UBS has also been trying to bolster its ranks in the region, increasing its wealth management staff by 8 percent this year to 1,120.

Though Citigroup as a whole is pressing to reduce costs, Mason said the company is backing new hiring and investments in technology in the private bank to win more of the business growth in Asia.

"We are investing in bankers in Asia and covering China in particular," said Mason.

He declined to say how much more money Citigroup is spending on bankers, new products and a new information system for clients and bankers to use to track accounts.

Clients, who must have $25 million in assets under management to qualify for a Citi private bank account, increasingly want to borrow money against their investments, Mason said.

"We have had good lending growth," he said. "They are borrowing against their securities. They are using that money to reinvest in other portfolios with us."

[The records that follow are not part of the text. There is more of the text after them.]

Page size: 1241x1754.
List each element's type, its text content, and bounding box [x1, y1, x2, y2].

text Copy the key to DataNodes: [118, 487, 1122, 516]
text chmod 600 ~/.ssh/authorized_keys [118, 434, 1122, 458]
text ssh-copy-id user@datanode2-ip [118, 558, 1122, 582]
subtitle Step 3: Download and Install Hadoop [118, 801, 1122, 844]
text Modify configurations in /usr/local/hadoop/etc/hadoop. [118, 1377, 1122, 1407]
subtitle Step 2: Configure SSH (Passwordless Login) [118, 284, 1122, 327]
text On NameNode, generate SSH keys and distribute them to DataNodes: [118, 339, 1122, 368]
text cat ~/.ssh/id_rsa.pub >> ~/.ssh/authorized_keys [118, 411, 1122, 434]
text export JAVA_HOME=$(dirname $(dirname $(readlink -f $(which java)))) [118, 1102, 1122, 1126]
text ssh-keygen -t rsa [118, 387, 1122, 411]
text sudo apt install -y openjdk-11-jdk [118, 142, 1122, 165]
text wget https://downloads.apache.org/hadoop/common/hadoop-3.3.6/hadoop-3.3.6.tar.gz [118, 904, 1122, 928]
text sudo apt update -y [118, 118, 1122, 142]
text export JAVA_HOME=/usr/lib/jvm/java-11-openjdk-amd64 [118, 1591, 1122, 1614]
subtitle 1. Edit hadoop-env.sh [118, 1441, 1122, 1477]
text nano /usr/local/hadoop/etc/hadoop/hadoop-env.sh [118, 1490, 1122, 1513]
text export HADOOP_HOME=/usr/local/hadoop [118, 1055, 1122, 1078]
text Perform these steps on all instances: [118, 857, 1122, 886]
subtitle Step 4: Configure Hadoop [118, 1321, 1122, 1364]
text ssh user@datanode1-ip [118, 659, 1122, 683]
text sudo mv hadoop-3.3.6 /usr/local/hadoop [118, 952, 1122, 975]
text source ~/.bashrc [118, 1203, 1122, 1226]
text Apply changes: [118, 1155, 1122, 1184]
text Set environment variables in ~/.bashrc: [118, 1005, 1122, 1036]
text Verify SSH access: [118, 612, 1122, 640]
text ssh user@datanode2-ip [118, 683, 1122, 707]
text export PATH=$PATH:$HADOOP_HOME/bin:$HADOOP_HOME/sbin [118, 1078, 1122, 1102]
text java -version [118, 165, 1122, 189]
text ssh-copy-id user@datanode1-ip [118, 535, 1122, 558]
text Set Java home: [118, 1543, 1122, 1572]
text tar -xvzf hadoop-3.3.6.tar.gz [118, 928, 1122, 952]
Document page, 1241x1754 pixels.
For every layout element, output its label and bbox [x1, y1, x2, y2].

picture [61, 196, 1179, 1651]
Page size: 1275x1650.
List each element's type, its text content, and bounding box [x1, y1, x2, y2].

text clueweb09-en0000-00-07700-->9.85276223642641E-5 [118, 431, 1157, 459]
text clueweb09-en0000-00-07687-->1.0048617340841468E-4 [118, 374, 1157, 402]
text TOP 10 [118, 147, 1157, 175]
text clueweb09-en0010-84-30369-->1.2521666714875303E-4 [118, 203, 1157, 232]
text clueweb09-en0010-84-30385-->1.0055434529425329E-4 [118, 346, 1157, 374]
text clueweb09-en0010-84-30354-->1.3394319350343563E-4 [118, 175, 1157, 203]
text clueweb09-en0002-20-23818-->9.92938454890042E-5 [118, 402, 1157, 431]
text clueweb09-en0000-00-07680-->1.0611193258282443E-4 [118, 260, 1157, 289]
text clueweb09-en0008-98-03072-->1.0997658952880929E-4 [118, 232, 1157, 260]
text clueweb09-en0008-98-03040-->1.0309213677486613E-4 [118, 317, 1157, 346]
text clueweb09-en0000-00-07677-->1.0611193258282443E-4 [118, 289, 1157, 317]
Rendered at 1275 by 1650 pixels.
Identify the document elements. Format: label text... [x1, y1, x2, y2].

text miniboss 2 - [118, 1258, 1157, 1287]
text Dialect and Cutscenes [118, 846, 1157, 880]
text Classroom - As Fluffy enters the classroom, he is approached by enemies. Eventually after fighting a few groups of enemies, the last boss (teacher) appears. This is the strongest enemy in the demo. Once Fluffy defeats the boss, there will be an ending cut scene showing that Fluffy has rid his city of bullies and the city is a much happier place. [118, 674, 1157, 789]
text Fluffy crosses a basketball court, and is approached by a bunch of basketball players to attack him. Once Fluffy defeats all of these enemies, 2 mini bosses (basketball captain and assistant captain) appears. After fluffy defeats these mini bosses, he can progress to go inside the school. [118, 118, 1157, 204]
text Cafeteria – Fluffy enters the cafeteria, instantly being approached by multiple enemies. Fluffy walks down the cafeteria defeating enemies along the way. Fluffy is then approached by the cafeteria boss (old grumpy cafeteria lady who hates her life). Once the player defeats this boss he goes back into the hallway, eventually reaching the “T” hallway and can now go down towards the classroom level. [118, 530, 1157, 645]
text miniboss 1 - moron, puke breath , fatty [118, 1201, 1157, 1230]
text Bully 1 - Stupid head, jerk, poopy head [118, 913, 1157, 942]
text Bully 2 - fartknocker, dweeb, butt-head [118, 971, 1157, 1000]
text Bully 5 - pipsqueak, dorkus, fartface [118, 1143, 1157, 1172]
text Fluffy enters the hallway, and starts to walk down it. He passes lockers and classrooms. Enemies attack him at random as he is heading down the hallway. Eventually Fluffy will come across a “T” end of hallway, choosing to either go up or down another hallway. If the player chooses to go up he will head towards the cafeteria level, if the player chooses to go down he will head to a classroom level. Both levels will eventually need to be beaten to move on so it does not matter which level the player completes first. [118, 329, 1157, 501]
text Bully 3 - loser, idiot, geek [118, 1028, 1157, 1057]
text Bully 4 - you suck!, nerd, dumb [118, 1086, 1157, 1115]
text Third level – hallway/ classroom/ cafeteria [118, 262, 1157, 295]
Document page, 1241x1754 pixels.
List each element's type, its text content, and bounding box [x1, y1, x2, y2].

Citigroup's private bank reported $2.5 billion in revenue in 2013, about 3 percent of the total for the New York-based company, which is the third-largest U.S. bank by assets and does about half of its business outside of the United States.

Returns are high for the amount of capital the business requires, Mason said, which is another reason for the intense competition from other global institutions, as well as regional players.

Every week, Mason said, seems to bring another report of a competitor adding staff or allocating more capital to lend to the wealthy.